April 27: With the decline in excess liquidity faced by banks and financial institutions (BFIs) till few months back, BFIs are demanding permanent liquidity facility. “Some commercial banks were provided with Rs 5.13 billion permanent liquidity facility from April 8-19,” informs Dr Chiranjibi Nepal, Governor of the Nepal Rastra Bank (NRB) amid a program organised to mark 61st anniversary of the central bank on Tuesday.
The facility is a loan facility provided to the banks on collateral of bonds, debentures and treasury bills issued by the NRB. Banks are required to pay eight percent interest rate on NRB provided loan facility. It has signalled on gradually decreasing ‘liquidity tight’ and lower capital levels in the banking system. However, the demand by banks in the exact time when the excess liquidity is coming under control seems contradictory, analysts say.
NRB informs of mopping up Rs 472 billion liquidity from banking system as of mid-July 2015 to 22 April 2016. “In compare to the mopped up liquidity, permanent liquidity facility demanded by the banks is negligible,” says a NRB source.
“The banks might have required the capital due to stagnant banking investments in treasury bills as well as increase in loan demands,” says the source. The banks are also tends to take the facility in a bid to achieve capital adequacy ratio designated by NRB.

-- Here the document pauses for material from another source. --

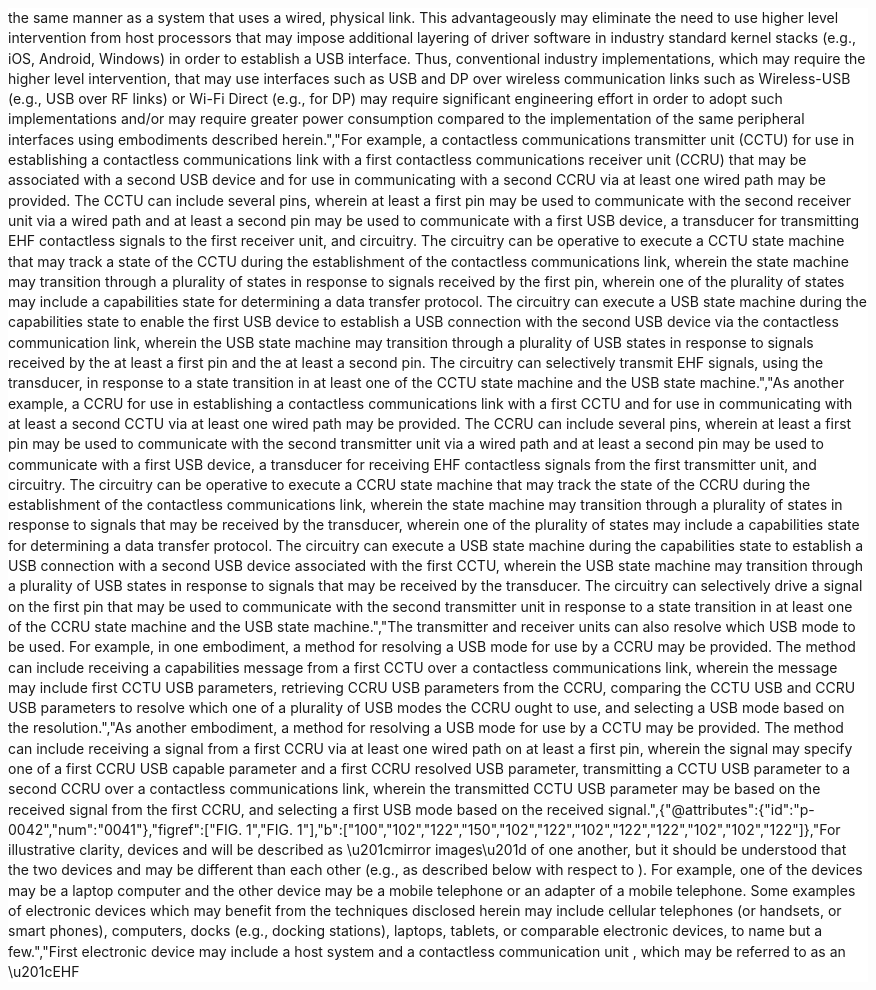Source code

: the same manner as a system that uses a wired, physical link. This advantageously may eliminate the need to use higher level intervention from host processors that may impose additional layering of driver software in industry standard kernel stacks (e.g., iOS, Android, Windows) in order to establish a USB interface. Thus, conventional industry implementations, which may require the higher level intervention, that may use interfaces such as USB and DP over wireless communication links such as Wireless-USB (e.g., USB over RF links) or Wi-Fi Direct (e.g., for DP) may require significant engineering effort in order to adopt such implementations and\/or may require greater power consumption compared to the implementation of the same peripheral interfaces using embodiments described herein.","For example, a contactless communications transmitter unit (CCTU) for use in establishing a contactless communications link with a first contactless communications receiver unit (CCRU) that may be associated with a second USB device and for use in communicating with a second CCRU via at least one wired path may be provided. The CCTU can include several pins, wherein at least a first pin may be used to communicate with the second receiver unit via a wired path and at least a second pin may be used to communicate with a first USB device, a transducer for transmitting EHF contactless signals to the first receiver unit, and circuitry. The circuitry can be operative to execute a CCTU state machine that may track a state of the CCTU during the establishment of the contactless communications link, wherein the state machine may transition through a plurality of states in response to signals received by the first pin, wherein one of the plurality of states may include a capabilities state for determining a data transfer protocol. The circuitry can execute a USB state machine during the capabilities state to enable the first USB device to establish a USB connection with the second USB device via the contactless communication link, wherein the USB state machine may transition through a plurality of USB states in response to signals received by the at least a first pin and the at least a second pin. The circuitry can selectively transmit EHF signals, using the transducer, in response to a state transition in at least one of the CCTU state machine and the USB state machine.","As another example, a CCRU for use in establishing a contactless communications link with a first CCTU and for use in communicating with at least a second CCTU via at least one wired path may be provided. The CCRU can include several pins, wherein at least a first pin may be used to communicate with the second transmitter unit via a wired path and at least a second pin may be used to communicate with a first USB device, a transducer for receiving EHF contactless signals from the first transmitter unit, and circuitry. The circuitry can be operative to execute a CCRU state machine that may track the state of the CCRU during the establishment of the contactless communications link, wherein the state machine may transition through a plurality of states in response to signals that may be received by the transducer, wherein one of the plurality of states may include a capabilities state for determining a data transfer protocol. The circuitry can execute a USB state machine during the capabilities state to establish a USB connection with a second USB device associated with the first CCTU, wherein the USB state machine may transition through a plurality of USB states in response to signals that may be received by the transducer. The circuitry can selectively drive a signal on the first pin that may be used to communicate with the second transmitter unit in response to a state transition in at least one of the CCRU state machine and the USB state machine.","The transmitter and receiver units can also resolve which USB mode to be used. For example, in one embodiment, a method for resolving a USB mode for use by a CCRU may be provided. The method can include receiving a capabilities message from a first CCTU over a contactless communications link, wherein the message may include first CCTU USB parameters, retrieving CCRU USB parameters from the CCRU, comparing the CCTU USB and CCRU USB parameters to resolve which one of a plurality of USB modes the CCRU ought to use, and selecting a USB mode based on the resolution.","As another embodiment, a method for resolving a USB mode for use by a CCTU may be provided. The method can include receiving a signal from a first CCRU via at least one wired path on at least a first pin, wherein the signal may specify one of a first CCRU USB capable parameter and a first CCRU resolved USB parameter, transmitting a CCTU USB parameter to a second CCRU over a contactless communications link, wherein the transmitted CCTU USB parameter may be based on the received signal from the first CCRU, and selecting a first USB mode based on the received signal.",{"@attributes":{"id":"p-0042","num":"0041"},"figref":["FIG. 1","FIG. 1"],"b":["100","102","122","150","102","122","102","122","122","102","102","122"]},"For illustrative clarity, devices  and  will be described as \u201cmirror images\u201d of one another, but it should be understood that the two devices  and  may be different than each other (e.g., as described below with respect to ). For example, one of the devices may be a laptop computer and the other device may be a mobile telephone or an adapter of a mobile telephone. Some examples of electronic devices which may benefit from the techniques disclosed herein may include cellular telephones (or handsets, or smart phones), computers, docks (e.g., docking stations), laptops, tablets, or comparable electronic devices, to name but a few.","First electronic device  may include a host system  and a contactless communication unit , which may be referred to as an \u201cEHF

Increase in inter-bank interest rate also shows the condition of ‘liquidity tight’ in the banking system. The interbank interest rate has risen to 5.15 percent on Sunday which had averaged 3 percent in first week of April. Due to this, it is estimated that the increase in loan interest rates will attribute to the increase in deposit interest rates.
Similarly, NRB informs of issuing high quality notes within the next one month. In the first phase, notes of Rs 100 will be issued. In the program, former governors were honoured by the NRB.